- **THE PROBLEM**: The line with "right front paw: (421, 363)" marks the first line to copy, and the line with "left elbow: (689, 535)" marks the last. Transcribe that stretch of the data below exactly, without pictures.

======== SUPPLIED MATERIAL ========

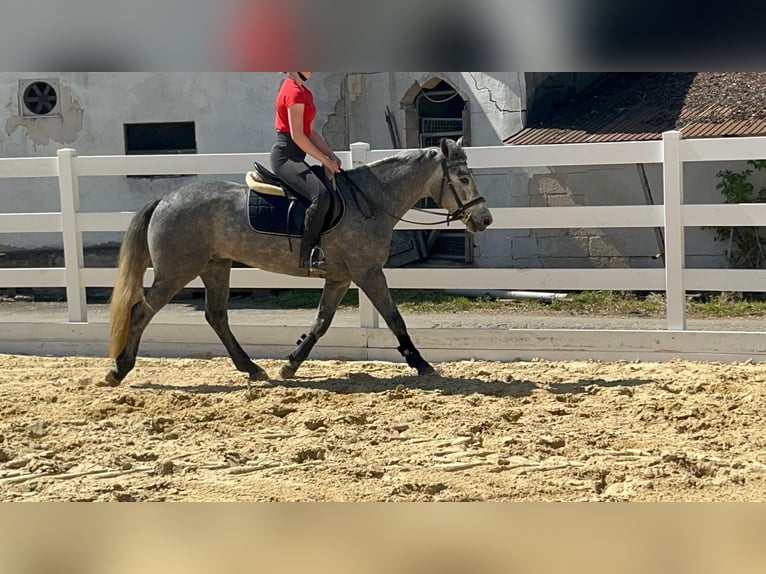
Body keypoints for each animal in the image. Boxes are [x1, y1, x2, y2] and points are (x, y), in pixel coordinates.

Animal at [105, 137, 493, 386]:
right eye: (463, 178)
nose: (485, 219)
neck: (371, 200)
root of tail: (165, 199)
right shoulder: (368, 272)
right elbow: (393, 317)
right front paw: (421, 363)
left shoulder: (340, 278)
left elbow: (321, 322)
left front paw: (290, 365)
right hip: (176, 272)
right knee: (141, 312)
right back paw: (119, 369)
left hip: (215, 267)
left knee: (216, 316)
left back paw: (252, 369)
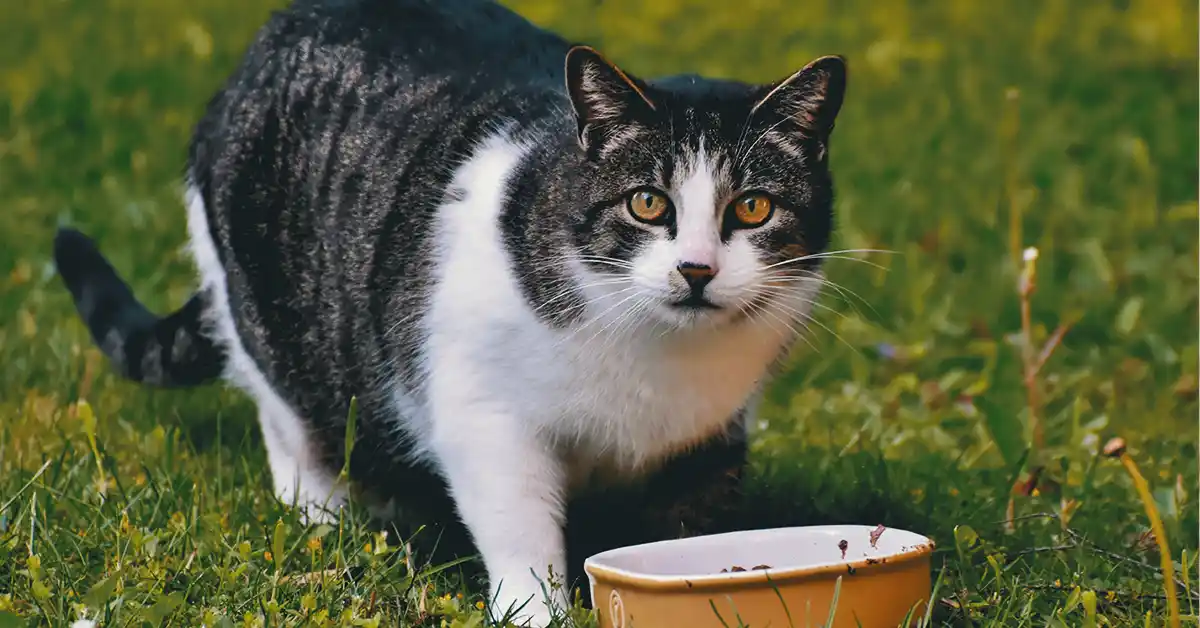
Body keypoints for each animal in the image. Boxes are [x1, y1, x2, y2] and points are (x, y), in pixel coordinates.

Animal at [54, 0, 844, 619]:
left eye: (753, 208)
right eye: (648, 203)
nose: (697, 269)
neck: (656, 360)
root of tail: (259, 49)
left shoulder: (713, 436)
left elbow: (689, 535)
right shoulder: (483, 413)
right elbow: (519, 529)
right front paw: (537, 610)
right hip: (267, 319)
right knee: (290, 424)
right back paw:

========

- **RESULT OF THIS EXERCISE**:
right front paw: (421, 363)
left shoulder: (340, 278)
left elbow: (321, 322)
left front paw: (290, 365)
right hip: (176, 272)
right knee: (141, 312)
right back paw: (119, 369)
left hip: (215, 267)
left knee: (216, 316)
left back paw: (252, 369)
Body keypoints for each animal in the image. Boxes are [x1, y1, x2, y2] and points are (x, y), in pixel coordinates.

Animal at [54, 0, 844, 619]:
left eye: (753, 208)
right eye: (648, 203)
nose: (697, 269)
neck: (656, 360)
root of tail: (259, 49)
left shoulder: (713, 436)
left elbow: (689, 535)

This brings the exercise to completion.